Elasticsearch 学习第7篇—布尔过滤器

最新推荐文章于 2024-06-22 11:57:18 发布

水晶果冻1125

最新推荐文章于 2024-06-22 11:57:18 发布

阅读量785

点赞数

分类专栏： Elasticsearch 文章标签： Elasticsearch minimum_should_match bool 复合查询

本文链接：https://blog.csdn.net/m0_37617778/article/details/102610097

版权

Elasticsearch 专栏收录该内容

9 篇文章 0 订阅

订阅专栏

`bool` 过滤

bool 过滤可以用来合并多个过滤条件查询结果的布尔逻辑，bool 过滤器由三部分组成：

{
    "bool" : {
        "must" : [],
        "should" : [],
        "must_not" : [],
    }
}

它包含以下操作符：

must：多个查询条件的完全匹配,相当于 and。
must_not：多个查询条件的相反匹配，相当于 not。
should：至少有一个查询条件匹配, 相当于 or。

注意：

must、must_not语句里面如果包含多个条件，则各个条件间是且的关系，而should的多个条件是或的关系。
查询语句同时包含must和should时，可以不满足should的条件，因为must条件优先级高于should，但是如果也满足should的条件，则会提高相关性得分。
可以使用minimum_should_match参数来控制应当满足条件的个数或百分比，通常和should配合使用。
must、must_not、should支持数组，bool复合查询语句中使用不参与计算相关性得分的过滤查询时，可以将过滤内容写到filter中的查询语句中。

查询举例

测试数据如下：

_index	_type	_id	_score	first_name	last_name	age	about
megacorp	employee	5	1	李	国庆	38	I like to shopping foods
megacorp	employee	8	1	Li	Haijing	35	I like to shopping foods1
megacorp	employee	2	1	Jane	Smith	32	I like to collect rock albums
megacorp	employee	4	1	Li	Haijing	35	I like to shopping foods
megacorp	employee	6	1	张	张国庆	28	I like to shopping foods
megacorp	employee	1	1	John	Smith	25	I love to go rock climbing
megacorp	employee	3	1	Douglas	Fir	35	I like to build cabinets

mapping信息如下：

{
  "mapping": {
    "employee": {
      "properties": {
        "about": {
          "type": "text",
          "fields": {
            "keyword": {
              "type": "keyword",
              "ignore_above": 256
            }
          }
        },
        "age": {
          "type": "long"

数据源记录
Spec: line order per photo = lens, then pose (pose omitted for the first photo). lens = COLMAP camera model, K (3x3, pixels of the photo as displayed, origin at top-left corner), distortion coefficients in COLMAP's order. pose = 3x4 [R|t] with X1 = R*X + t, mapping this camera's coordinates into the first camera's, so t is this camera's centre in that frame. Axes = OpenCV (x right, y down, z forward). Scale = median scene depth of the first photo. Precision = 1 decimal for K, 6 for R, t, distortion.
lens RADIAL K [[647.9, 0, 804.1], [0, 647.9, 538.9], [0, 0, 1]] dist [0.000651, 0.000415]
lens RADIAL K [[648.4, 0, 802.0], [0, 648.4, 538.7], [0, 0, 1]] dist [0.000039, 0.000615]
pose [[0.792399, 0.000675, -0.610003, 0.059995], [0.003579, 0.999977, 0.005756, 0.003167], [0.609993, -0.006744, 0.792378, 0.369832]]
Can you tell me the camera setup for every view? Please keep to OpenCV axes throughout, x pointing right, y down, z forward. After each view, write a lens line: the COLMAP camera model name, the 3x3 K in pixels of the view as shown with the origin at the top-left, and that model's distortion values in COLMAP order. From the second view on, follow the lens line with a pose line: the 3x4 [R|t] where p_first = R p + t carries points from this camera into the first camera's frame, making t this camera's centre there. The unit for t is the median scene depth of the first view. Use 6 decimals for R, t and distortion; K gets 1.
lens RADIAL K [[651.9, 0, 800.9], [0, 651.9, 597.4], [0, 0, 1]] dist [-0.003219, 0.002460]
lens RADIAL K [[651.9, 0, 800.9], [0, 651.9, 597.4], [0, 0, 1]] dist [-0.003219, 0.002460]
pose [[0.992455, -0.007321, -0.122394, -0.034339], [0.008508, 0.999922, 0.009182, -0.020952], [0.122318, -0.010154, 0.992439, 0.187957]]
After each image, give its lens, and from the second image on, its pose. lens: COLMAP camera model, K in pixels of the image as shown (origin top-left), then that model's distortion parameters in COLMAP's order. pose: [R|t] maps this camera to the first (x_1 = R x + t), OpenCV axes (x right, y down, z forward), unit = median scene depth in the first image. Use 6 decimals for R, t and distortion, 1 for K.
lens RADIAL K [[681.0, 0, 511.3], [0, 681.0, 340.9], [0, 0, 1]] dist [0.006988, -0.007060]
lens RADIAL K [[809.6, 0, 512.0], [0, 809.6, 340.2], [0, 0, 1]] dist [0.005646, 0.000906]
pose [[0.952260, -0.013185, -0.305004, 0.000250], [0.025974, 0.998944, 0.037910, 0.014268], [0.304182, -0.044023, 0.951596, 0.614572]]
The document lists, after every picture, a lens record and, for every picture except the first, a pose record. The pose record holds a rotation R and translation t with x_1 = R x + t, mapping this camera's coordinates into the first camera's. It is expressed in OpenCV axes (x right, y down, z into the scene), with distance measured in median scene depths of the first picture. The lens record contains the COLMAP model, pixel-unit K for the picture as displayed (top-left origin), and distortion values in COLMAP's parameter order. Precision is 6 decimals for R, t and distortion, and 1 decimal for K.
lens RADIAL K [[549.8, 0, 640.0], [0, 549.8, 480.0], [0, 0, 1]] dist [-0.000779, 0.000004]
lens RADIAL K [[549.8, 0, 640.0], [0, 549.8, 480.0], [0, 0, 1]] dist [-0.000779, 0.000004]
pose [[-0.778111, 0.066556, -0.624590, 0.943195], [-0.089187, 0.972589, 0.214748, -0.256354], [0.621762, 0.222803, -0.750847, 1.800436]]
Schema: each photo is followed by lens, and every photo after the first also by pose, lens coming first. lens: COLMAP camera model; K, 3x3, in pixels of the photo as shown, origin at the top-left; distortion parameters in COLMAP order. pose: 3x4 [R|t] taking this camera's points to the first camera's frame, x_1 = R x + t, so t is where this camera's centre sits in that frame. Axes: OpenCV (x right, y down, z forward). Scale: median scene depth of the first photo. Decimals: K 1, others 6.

* **任务**
1. 根据原文，should 操作符相当于哪种逻辑关系？
2. 请照原样抄录原文中自“should：至少有一个查询条件匹配, 相当于 or。”起至“通常和should配合使用。”止的部分，首尾两处均包括在内。
以上数据为独立材料，与原文互不相干。

* **参考答案**
1. 相当于 or，即至少有一个查询条件匹配。

2.
should：至少有一个查询条件匹配, 相当于 or。

注意：

must、must_not语句里面如果包含多个条件，则各个条件间是且的关系，而should的多个条件是或的关系。
查询语句同时包含must和should时，可以不满足should的条件，因为must条件优先级高于should，但是如果也满足should的条件，则会提高相关性得分。
可以使用minimum_should_match参数来控制应当满足条件的个数或百分比，通常和should配合使用。